Duplicate row.names error (NOT DUE TO HEADER)

Hello all,

I’ve been struggling here for days now on attempting to get multiple factors to work in Galaxy for either EdgeR OR limma. I’ve searched every post about this and each says it’s a header issue. It is NOT a header issue. If I have only one factor and input the 5 separate groups within that one factor, each with it’s own count file it works fine and I can compare between each via contrasts. The count files have headers as GeneID for column1 and the unique sample name in column 2. However, when I attempt to add a separate Factor and include use the same files that worked in the previous step…I always get a duplicate row name error. I’ve tried even doing this via a count matrix file with all of the samples and counts…as well as a Factor info file; for both I followed the EXACT format as described on the package help section displayed if you scroll down. This did not work either.

Currently, I have absolutely no way to utilize the platform to peform DE analysis with the appropriate factor levels. Again, this is not a header issue with the counts files. I’ve tried this with both htseq counts (which I manually entered the header) AND featurecounts. These work fine if I only have one Factor level…as soon as I add an additional factor level it fails, despite being the exact same files that worked previously. I REALLY need help. I’d be greatly appreciative as my advisor needs this analysis for a grant application.

@Peter_Jon can you share your history. I will have a look, this sounds super strange. Btw. is deseq2 working?

1 Like

I’ve only really tried to do this extensively with EdgeR and limma, but it didn’t work for DESeq2 either. How can I share my history to you?

“Error in .rowNamesDF<-(x, value = value) :
duplicate ‘row.names’ are not allowed
Calls: rownames<- … row.names<- -> row.names<-.data.frame -> .rowNamesDF<-
In addition: Warning message:
non-unique values when setting ‘row.names’:
Execution halted”

I could show you that all of my counts files have the correct format based upon the guide.

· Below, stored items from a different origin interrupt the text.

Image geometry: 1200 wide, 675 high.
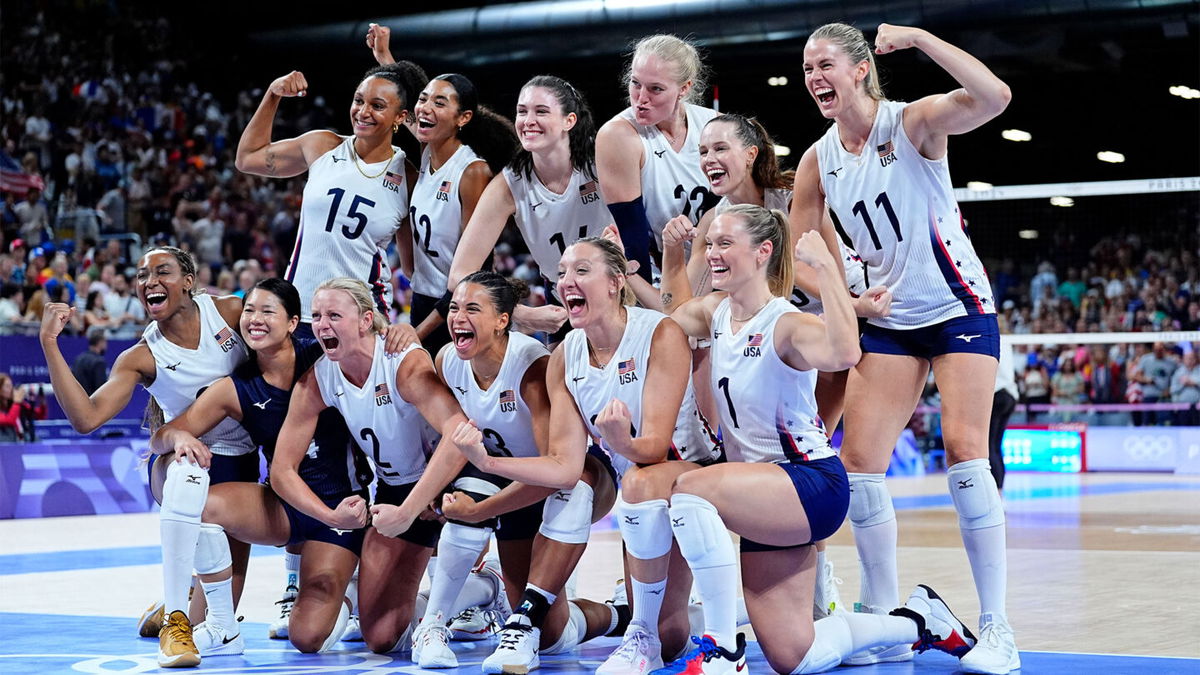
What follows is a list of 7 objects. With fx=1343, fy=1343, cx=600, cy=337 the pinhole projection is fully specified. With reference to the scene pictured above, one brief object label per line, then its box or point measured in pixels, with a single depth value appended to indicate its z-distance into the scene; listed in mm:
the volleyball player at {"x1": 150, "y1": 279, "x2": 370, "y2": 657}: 5422
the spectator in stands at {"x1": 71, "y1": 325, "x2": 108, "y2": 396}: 12648
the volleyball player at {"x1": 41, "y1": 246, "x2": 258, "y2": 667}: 5590
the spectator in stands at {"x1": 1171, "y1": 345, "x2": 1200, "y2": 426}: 18000
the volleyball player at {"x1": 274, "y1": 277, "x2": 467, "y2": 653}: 5355
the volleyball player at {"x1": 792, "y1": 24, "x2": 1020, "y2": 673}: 4887
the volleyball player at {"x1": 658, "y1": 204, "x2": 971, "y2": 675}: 4414
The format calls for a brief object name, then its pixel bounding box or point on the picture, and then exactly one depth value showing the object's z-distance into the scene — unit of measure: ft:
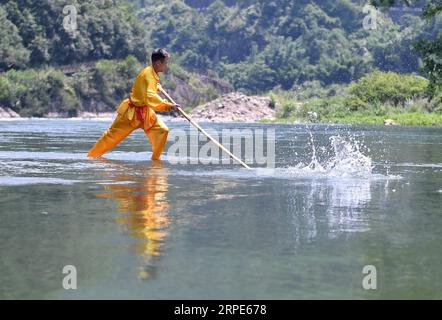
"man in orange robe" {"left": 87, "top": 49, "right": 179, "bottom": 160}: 62.59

See here for how to share histories: https://galaxyproject.org/learn/share/

Also described here: https://galaxyproject.github.io/training-material/topics/introduction/tutorials/galaxy-intro-101/tutorial.html

And here are many transcriptomics tutorials: https://galaxyproject.github.io/training-material/topics/transcriptomics/

I will have a look into your history tomorrow.
Ciao,
Bjoern

1 Like

https://usegalaxy.org/u/pferran/h/rnaseq-de-5-groups-3-replicates-edger-limma

I just glanced over it as it is late here, but your files in both factors needs to be the same. Please consider the example of treated vs. un-treated and single vs. paired in this tutorial as example: https://training.galaxyproject.org/training-material/topics/transcriptomics/tutorials/ref-based/tutorial.html#analysis-of-the-differential-gene-expression for a 2 factor study.

I hope that helps,
Bjoern

1 Like

This worked for both limma!, but NOT EdgeR unfortunately. And for DESeq2…I just can’t get to work in this way, no matter the combination. I tried primary factor (condition) = level 1 - ST2, ST3, ST4 level 2- SH1, SH2, SH3 level 3 - DEN1, DEN2, DEN3 level 4 - WT1, WT2, WT3 … then secondary factor (group) = level 1 - ST2, ST3, ST4, SH1, SH2, SH3 level 2 - DEN1, DEN2, DEN3. Gives me a fatal error saying
“Error in checkFullRank(modelMatrix) :
the model matrix is not full rank, so the model cannot be fit as specified.
One or more variables or interaction terms in the design formula are linear
combinations of the others and must be removed.”
After this, I attempted to run it so that the two separate Factors had no overlap and that also failed. Not sure what to do for DESeq2. Thank you for your help so far!